• TEXTE À LIRE:
>>>>>

Dans cette série d’articles previews sur la saison 2020/2021 de Ligue 1, il est l’heure de s’attaquer au Paris Saint-Germain.
Pour l’An 2 de Thomas Tuchel à la tête de l’équipe, le PSG a tranquillement remporté le neuvième titre de champion de France de son histoire, en étant leader à partir de la 4ème journée. On peut même dire qu’il a régné sans rival sur la scène nationale en atteignant les finales des deux coupes nationales (à disputer fin juillet) et en s’emparant également du Trophée des Champions.
Au niveau européen, les joueurs de la capitale ont enfin repassé les huitièmes de finale de la Champions League (après 3 échecs consécutifs) et s’apprêtent à disputer, en août, un Final 8 plein de promesses. Globalement, au niveau des résultats, le PSG a donc maîtrisé son sujet sur la saison écoulée.
Pourtant, tout ne fut pas parfait dans le jeu parisien, loin de là. On est même souvent resté sur notre faim quant à la qualité de jeu proposée. Nous allons donc tenter dans cet article de mettre en évidence, à l’aide des données disponibles, trois lacunes du PSG de 2019-2020 qui constituent autant de marges de progression possibles : un jeu collectif parfois balbutiant, un jeu long quasi inexistant et un manque de réalisme offensif.
Un jeu collectif pas complètement abouti
Le PSG, on l’a dit, a dominé de la tête et des épaules la saison de Ligue 1. Pourtant, rarement le jeu parisien n’aura donné le sentiment d’être réellement abouti. A part le match aller face à Madrid en coupe d’Europe, on peine même à mettre en avant des rencontres où l’équipe (et non ses individualités) a brillé. Les partitions collectives maîtrisées ont souvent laissé place à des numéros de solistes, parfois de duettistes. Ça a pu suffire pour faire se lever le Parc mais pour le « beau jeu », on n’a pas eu grand-chose à se mettre sous la dent.
D’ailleurs, ce n’est pas un hasard si le PSG est, et de loin, l’équipe d’Europe qui tente le plus de dribbles (24.9/match). Faute de jeu collectif parfaitement huilé, la solution individuelle a souvent permis au PSG de s’en sortir.
Nous allons chercher dans la première partie de cet article à essayer d’expliquer, dans la mesure du possible, pourquoi le jeu collectif parisien nous semble globalement resté à l’état de projet cette saison encore.

<<<<<

• ITEMS DU CORPUS:
>>>>>

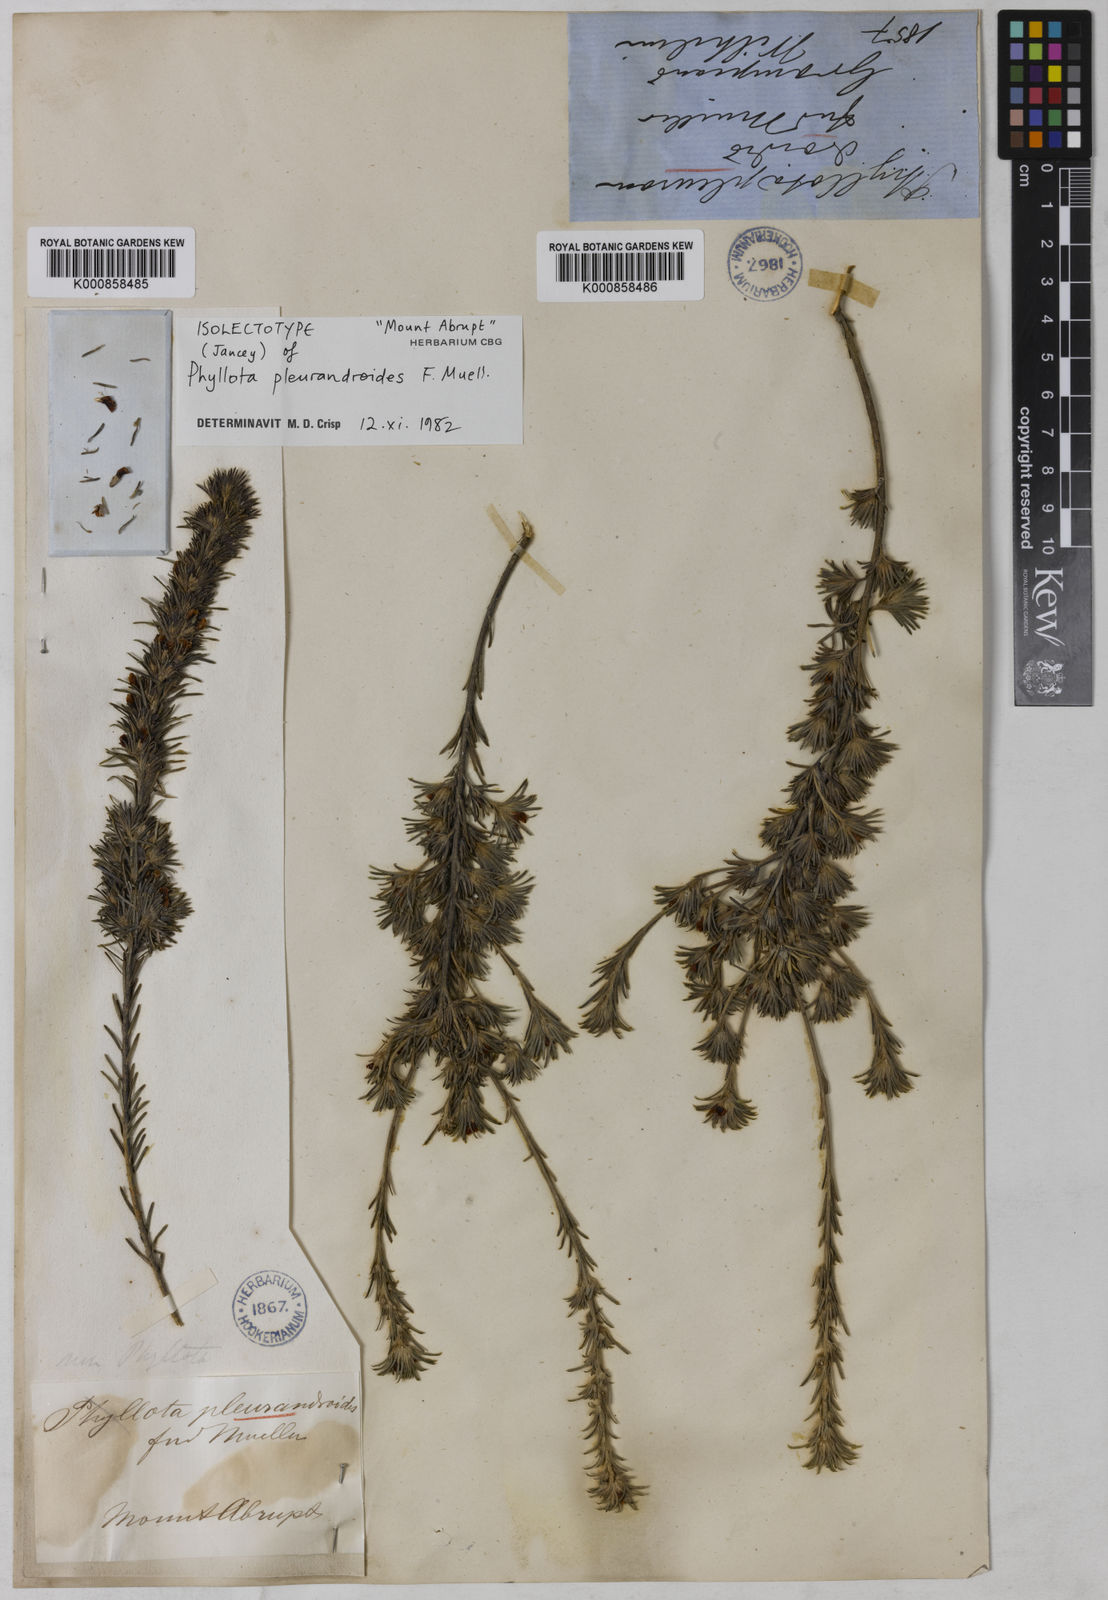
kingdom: Plantae
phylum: Tracheophyta
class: Magnoliopsida
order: Fabales
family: Fabaceae
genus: Phyllota
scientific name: Phyllota pleurandroides
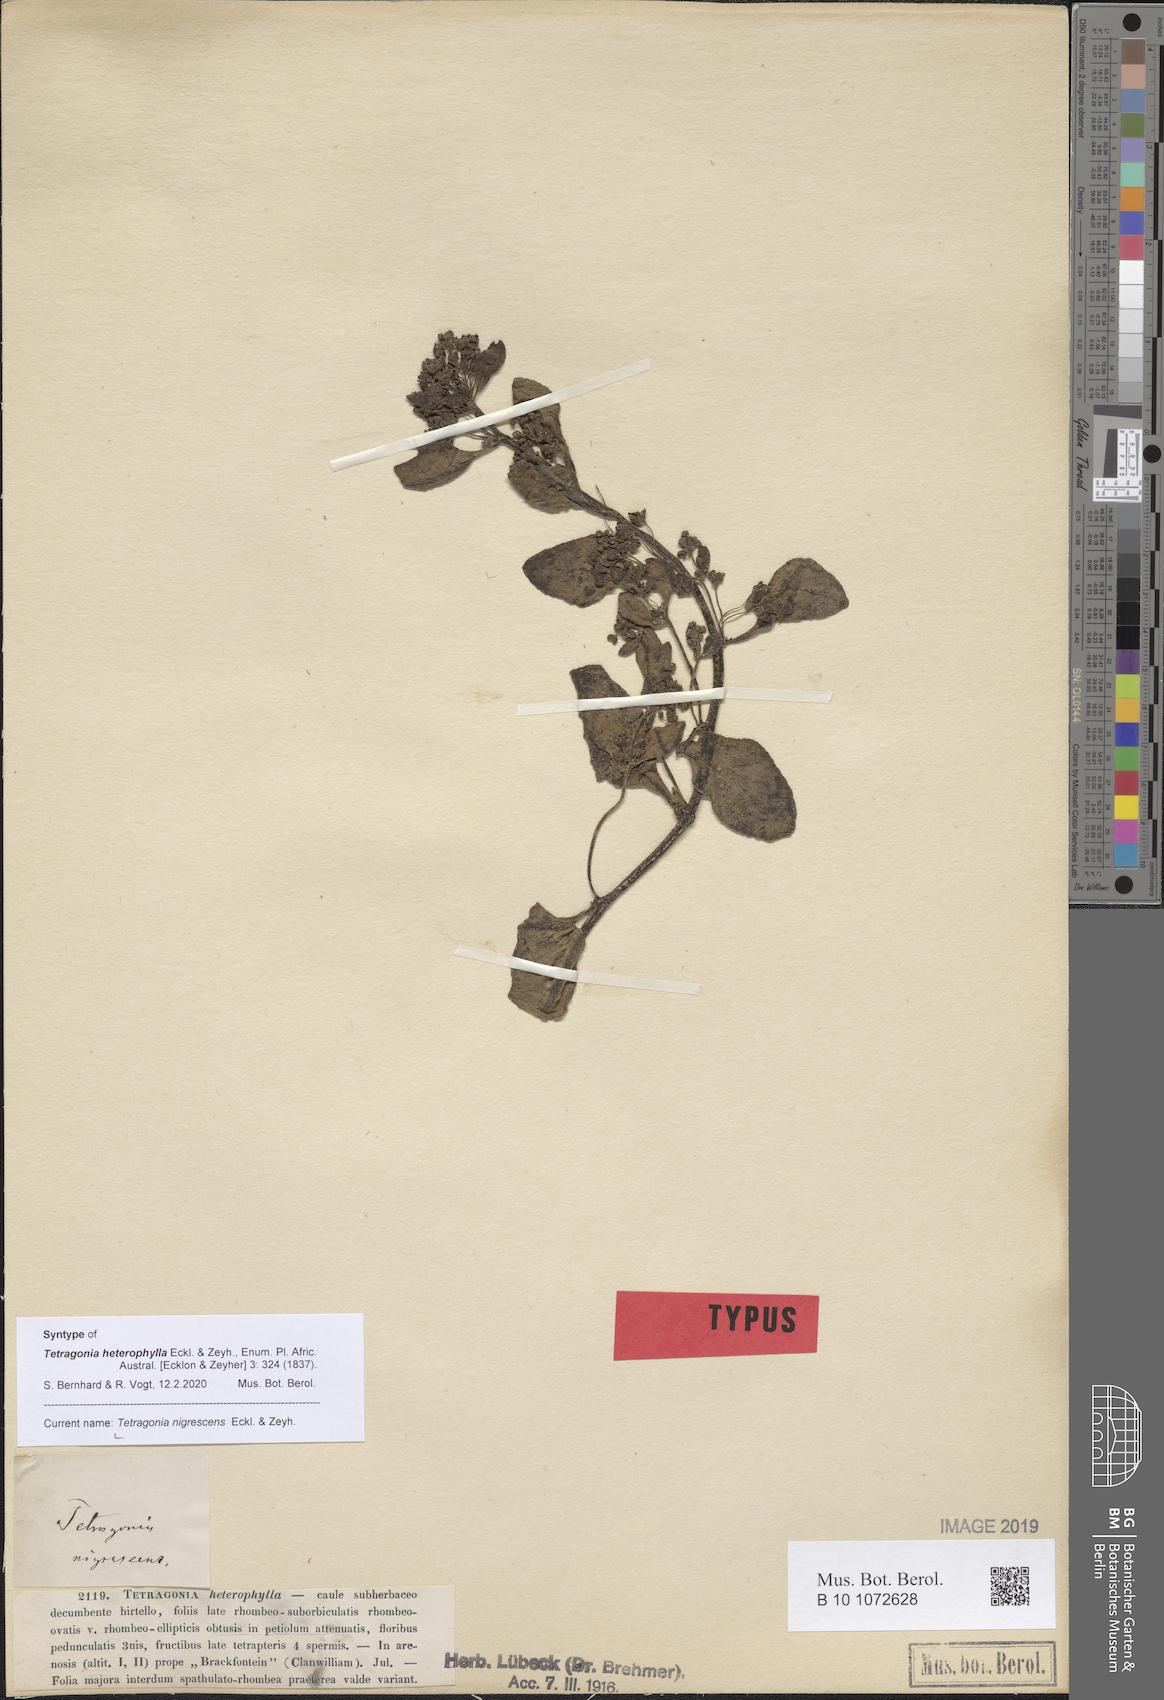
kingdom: Plantae
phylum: Tracheophyta
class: Magnoliopsida
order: Caryophyllales
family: Aizoaceae
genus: Tetragonia
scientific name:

<<<<<

• TÂCHES DE L'EXERCICE:
**a.** Recopiez, s'il vous plaît, le passage du texte sur le PSG compris entre « Pourtant, tout ne » et « de réalisme offensif. », inclus.
**b.** Selon le texte sur le PSG, pourquoi l'équipe est-elle celle d'Europe qui tente le plus de dribbles ? Répondez en une à trois phrases.
**c.** Poursuivez le texte sur le PSG à la suite de sa dernière phrase.
Les items n'interviennent en rien dans ce travail.

• CORRIGÉ DE L'EXERCICE:
**a.**
Pourtant, tout ne fut pas parfait dans le jeu parisien, loin de là. On est même souvent resté sur notre faim quant à la qualité de jeu proposée. Nous allons donc tenter dans cet article de mettre en évidence, à l’aide des données disponibles, trois lacunes du PSG de 2019-2020 qui constituent autant de marges de progression possibles : un jeu collectif parfois balbutiant, un jeu long quasi inexistant et un manque de réalisme offensif.

**b.** Le jeu collectif du PSG n'était pas parfaitement huilé. La solution individuelle a donc souvent permis à l'équipe de s'en sortir, d'où ses 24.9 dribbles tentés par match, de loin le total le plus élevé d'Europe.

**c.**
1ère explication : pas d’automatismes à cause d’un turnover incessant
La première explication possible est l’accumulation de blessés et l’important turnover pratiqué par Thomas Tuchel qui n’ont pas permis de véritablement créer d’automatismes.
Di Maria est un homme de fer. Parmi les joueurs du PSG titularisés au moins cinq fois en championnat la saison passée, il est le seul à n’avoir manqué aucun match sur blessure. Tous les autres ont raté au moins une rencontre, la palme revenant à Thilo Kehrer, absent de la 2ème à la 17ème journée suite à sa blessure survenue dès le match d’ouverture. En moyenne, un joueur parisien a manqué 6 matches (sur 27, soit près d’un quart) pour blessure, rien qu’en Ligue 1.
Un cas emblématique de la poisse, appelons ça comme ça, qui colle au PSG est celui d’Idrissa Gueye : le Sénégalais n’avait connu, lors des quatre saisons passées en Angleterre, qu’une seule blessure qui ne l’avait tenu éloigné des terrains que trois semaines. Revenu en France, le milieu de terrain a connu trois blessures qui lui ont fait manquer 42 jours de compétition et 5 matches de Ligue 1.
Conséquence de ces blessures, le staff parisien n’a cessé de modifier son onze de départ.
Avec quatre changements dans le onze de départ en moyenne d’un match de championnat à l’autre, le PSG est l’équipe qui a pratiqué le plus gros turnover la saison écoulée. La moyenne des équipes de Ligue 1 est presque deux fois moindre (2.7). L’accumulation des matches et la richesse de l’effectif sont bien sûr des explications mais les blessures et la volonté du staff de faire tourner sont également en cause.
Seulement deux fois la même composition de départ en Ligue 1
En 35 matches de Ligue 1 et Champions League, le PSG a ainsi aligné 31 joueurs différents (c’est le plus haut total de Ligue 1) pour 33 compositions d’équipes différentes ! Cela signifie deux compositions identiques seulement en Champions League (face à Galatasaray et face à Madrid) et deux également en Ligue 1 : les 15 et 21 décembre à St Etienne puis face à Amiens, entrecoupée d’un match de Coupe de la Ligue au Mans. Compliqué de soigner les automatismes dans ces conditions.
L’analyse par ligne (sur les 35 matches de Ligue 1 et Ligue des Champions) est également révélatrice :
- en défense, le PSG a utilisé 4 gardiens, 6 arrières droits, 4 arrières gauches et 11 charnières centrales,
- au milieu, on enregistre 9 trios (dans le 4-3-3) et 8 double pivot (dans le 4-2-2) différents,
- en attaque, on recense 24 compositions différentes en 35 matches (dont 18 utilisées une seule fois) !
Les fameux « 4 Fantastiques » ont joué ensemble en tout et pour tout cinq matches consécutifs entre le 15 décembre (St-Etienne) et le 26 janvier (Lille) mais aucun autre match ni avant ni après (du moins, au coup d’envoi). Et aucun en Ligue des Champions.
La comparaison avec Liverpool, l’un des clubs références du moment, est édifiante : les Reds, en 37 matches (décompte arrêté avant la reprise), n’ont mobilisé que trois charnières centrales différentes (contre 11 pour Paris) et ont joué 28 matches avec la même ligne d’attaque (là où le quatuor parisien le plus utilisé Di Maria-Neymar-Mbappé-Icardi n’a débuté que cinq matches).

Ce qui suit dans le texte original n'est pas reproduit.